Determining the country of origin of this blue-resist fabric frustrated several generations of American textile historians. It is found in abundance in museums with major American textile collections, most often acquired between the 1920s and 1960s. It entered those collections as examples of rare, early American-made fabric. The pieces were often accompanied by family histories that attested to original ownership in New York’s Hudson River valley or Long Island, or sometimes coastal Connecticut. Interestingly, many of these histories trace the popularity of this type of fabric to eighteenth-century families who had emigrated from Netherlands.

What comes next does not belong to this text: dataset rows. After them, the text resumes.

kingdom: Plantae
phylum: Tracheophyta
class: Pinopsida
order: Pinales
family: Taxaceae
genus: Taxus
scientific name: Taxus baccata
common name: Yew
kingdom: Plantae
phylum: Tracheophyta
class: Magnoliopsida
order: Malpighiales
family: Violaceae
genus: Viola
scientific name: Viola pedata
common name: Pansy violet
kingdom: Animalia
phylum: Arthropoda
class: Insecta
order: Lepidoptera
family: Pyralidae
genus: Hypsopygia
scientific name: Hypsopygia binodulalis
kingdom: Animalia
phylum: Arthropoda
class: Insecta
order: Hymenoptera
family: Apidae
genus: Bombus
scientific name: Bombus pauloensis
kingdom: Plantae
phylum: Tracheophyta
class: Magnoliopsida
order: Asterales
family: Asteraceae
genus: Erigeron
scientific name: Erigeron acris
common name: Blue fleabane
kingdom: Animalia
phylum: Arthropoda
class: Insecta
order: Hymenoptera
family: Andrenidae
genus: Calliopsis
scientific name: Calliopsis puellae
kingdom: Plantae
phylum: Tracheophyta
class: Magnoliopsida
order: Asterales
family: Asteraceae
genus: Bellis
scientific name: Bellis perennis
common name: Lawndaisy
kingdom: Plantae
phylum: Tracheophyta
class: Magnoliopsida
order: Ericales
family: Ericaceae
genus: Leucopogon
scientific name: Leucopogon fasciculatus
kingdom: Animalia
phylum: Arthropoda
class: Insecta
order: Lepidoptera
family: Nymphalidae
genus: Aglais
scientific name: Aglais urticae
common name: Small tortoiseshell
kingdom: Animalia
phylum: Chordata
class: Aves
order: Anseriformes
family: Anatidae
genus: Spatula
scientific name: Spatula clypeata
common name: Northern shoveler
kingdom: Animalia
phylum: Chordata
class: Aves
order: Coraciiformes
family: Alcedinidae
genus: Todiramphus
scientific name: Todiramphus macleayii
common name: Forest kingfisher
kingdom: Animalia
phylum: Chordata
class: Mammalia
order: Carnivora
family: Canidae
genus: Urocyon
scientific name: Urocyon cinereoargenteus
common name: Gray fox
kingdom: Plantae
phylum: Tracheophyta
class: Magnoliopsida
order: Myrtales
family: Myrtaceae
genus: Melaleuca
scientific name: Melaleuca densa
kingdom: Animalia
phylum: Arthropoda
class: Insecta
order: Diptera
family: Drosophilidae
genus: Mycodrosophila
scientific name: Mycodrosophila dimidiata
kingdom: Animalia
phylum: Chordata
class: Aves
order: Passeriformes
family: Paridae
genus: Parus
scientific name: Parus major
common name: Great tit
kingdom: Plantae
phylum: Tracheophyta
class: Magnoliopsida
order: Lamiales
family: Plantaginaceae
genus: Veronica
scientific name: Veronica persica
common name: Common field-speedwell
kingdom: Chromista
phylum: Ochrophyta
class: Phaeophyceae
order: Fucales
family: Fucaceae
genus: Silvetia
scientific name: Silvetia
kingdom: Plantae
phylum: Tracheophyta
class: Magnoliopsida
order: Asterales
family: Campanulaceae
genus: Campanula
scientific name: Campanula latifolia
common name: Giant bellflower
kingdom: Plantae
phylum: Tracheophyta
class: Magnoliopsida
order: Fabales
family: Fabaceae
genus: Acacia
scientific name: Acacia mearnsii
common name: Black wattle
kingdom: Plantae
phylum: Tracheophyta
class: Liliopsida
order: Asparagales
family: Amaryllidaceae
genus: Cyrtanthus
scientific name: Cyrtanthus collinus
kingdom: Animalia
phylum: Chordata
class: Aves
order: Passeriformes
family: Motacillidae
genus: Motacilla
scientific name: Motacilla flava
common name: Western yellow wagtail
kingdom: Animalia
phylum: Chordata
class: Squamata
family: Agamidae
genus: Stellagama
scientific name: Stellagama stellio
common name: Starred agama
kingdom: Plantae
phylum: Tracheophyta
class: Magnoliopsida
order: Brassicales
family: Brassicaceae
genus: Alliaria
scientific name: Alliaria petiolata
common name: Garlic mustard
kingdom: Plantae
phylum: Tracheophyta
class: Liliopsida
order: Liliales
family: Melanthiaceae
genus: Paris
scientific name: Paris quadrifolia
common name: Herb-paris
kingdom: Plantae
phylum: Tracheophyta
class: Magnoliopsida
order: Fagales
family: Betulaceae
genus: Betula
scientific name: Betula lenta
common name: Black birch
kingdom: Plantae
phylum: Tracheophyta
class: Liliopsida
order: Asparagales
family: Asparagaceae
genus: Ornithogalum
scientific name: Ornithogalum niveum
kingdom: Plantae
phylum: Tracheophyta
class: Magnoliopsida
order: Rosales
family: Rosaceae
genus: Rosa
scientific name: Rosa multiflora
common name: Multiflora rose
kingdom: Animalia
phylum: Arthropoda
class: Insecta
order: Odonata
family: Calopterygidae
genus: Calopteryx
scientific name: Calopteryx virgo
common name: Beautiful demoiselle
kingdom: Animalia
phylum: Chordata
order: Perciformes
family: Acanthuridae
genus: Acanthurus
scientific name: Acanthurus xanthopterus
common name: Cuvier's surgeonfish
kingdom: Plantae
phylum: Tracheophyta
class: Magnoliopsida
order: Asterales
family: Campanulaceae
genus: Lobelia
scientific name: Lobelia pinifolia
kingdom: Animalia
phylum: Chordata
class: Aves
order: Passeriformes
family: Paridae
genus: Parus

However, after years of study most scholars concluded that since there was little documentary evidence of mid-eighteenth-century American textile production, and because there was one extant piece with a British excise tax stamp, these textiles had to have been made in England and exported to the American colonies. But there remained a problem with this supposition, as no blue resist fabric has been found in England. Instead, after recent research, it seems most likely that these textiles were exported by the English East India Company from India to the colonies. Several sources of evidence lead to this conclusion. Resist-dyeing with indigo was common in India at least as early as the thirteenth century, and the all-cotton white base fabric is certainly Indian—the English did not perfect weaving pure cottons until the 1770s. American merchant’s orders exist requesting this type of fabric from their East India Company suppliers. And at the time these fabrics were produced, there was a ban on importing Indian printed fabrics into England where they were perceived as in competition with English printed goods, but that ban did not hold for the North American colonies. It is possible that these decorative, yet simply printed furnishing textiles would not have appealed to the more refined European market. However, as bed hangings, quilts, and curtains, they brightened up the homes of many American colonists.